### TASK STATEMENT
After locating the line that contains "Family-owned", quote it and all lines after it through the end of the entries, and nothing more. Pictures stay out.

### DATA
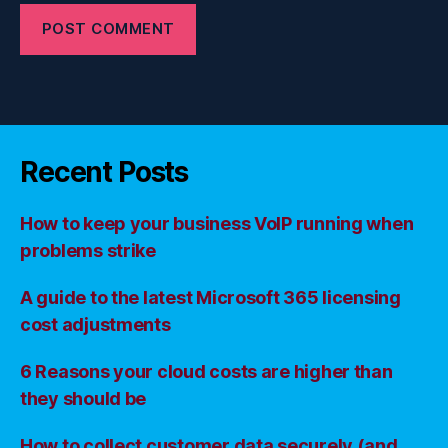
Recent Posts
How to keep your business VoIP running when
problems strike
A guide to the latest Microsoft 365 licensing
cost adjustments
6 Reasons your cloud costs are higher than
they should be
How to collect customer data securely (and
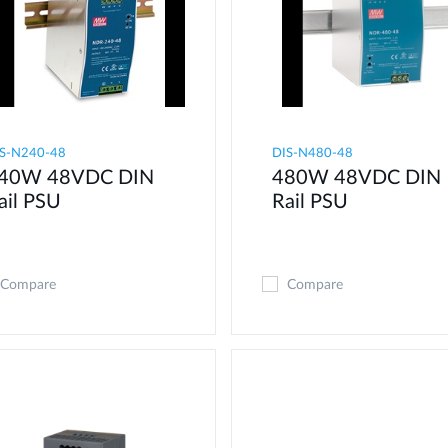
S-N240-48
DIS-N480-48
40W 48VDC DIN
480W 48VDC DIN
ail PSU
Rail PSU
Compare
Compare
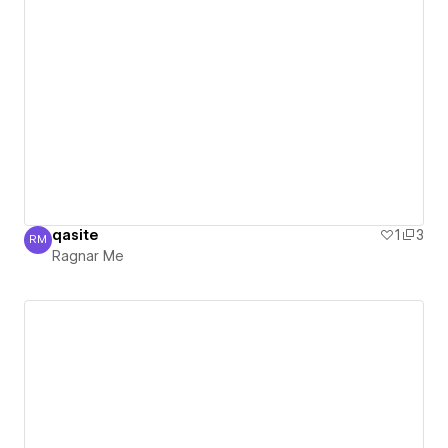
qasite
1
3
RM
Ragnar Me
Ragnar Me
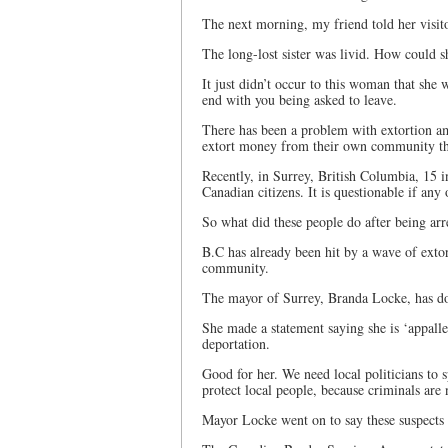
The next morning, my friend told her visit
The long-lost sister was livid. How could sh
It just didn’t occur to this woman that she
end with you being asked to leave.
There has been a problem with extortion a
extort money from their own community th
Recently, in Surrey, British Columbia, 15 
Canadian citizens. It is questionable if any 
So what did these people do after being arre
B.C has already been hit by a wave of exto
community.
The mayor of Surrey, Branda Locke, has don
She made a statement saying she is ‘appalle
deportation.
Good for her. We need local politicians to s
protect local people, because criminals are
Mayor Locke went on to say these suspects “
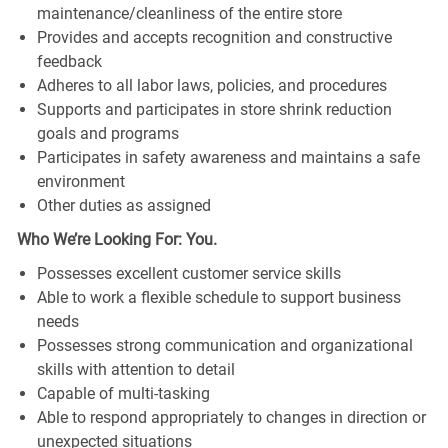
maintenance/cleanliness of the entire store
Provides and accepts recognition and constructive
feedback
Adheres to all labor laws, policies, and procedures
Supports and participates in store shrink reduction
goals and programs
Participates in safety awareness and maintains a safe
environment
Other duties as assigned
Who We’re Looking For: You.
Possesses excellent customer service skills
Able to work a flexible schedule to support business
needs
Possesses strong communication and organizational
skills with attention to detail
Capable of multi-tasking
Able to respond appropriately to changes in direction or
unexpected situations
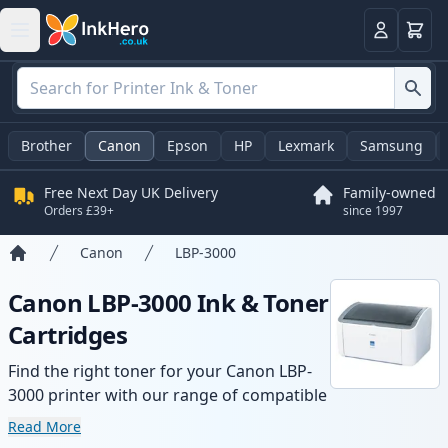
Basket
Login
Brother
Canon
Epson
HP
Lexmark
Samsung
Free Next Day UK Delivery
Family-owned
Orders £39+
since 1997
Canon
LBP-3000
Home
Canon LBP-3000 Ink & Toner
Cartridges
Find the right toner for your Canon LBP-
3000 printer with our range of compatible
and high-yield cartridges. Enjoy consistent
Read More
print quality and fast delivery from local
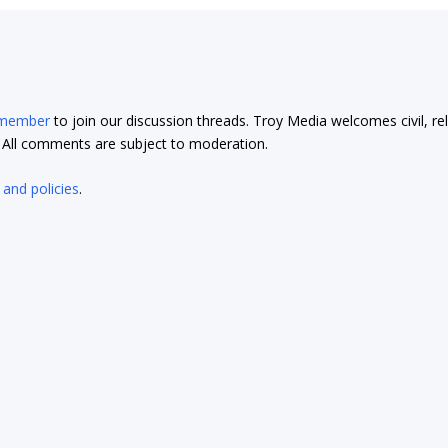
 member
to join our discussion threads. Troy Media welcomes civil, re
t. All comments are subject to moderation.
 and policies
.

### EXPECTED ANSWER
Family-owned
Orders £39+
since 1997
Canon
LBP-3000
Home
Canon LBP-3000 Ink & Toner
Cartridges
Find the right toner for your Canon LBP-
3000 printer with our range of compatible
and high-yield cartridges. Enjoy consistent
Read More
print quality and fast delivery from local
 member
to join our discussion threads. Troy Media welcomes civil, re
t. All comments are subject to moderation.
 and policies
.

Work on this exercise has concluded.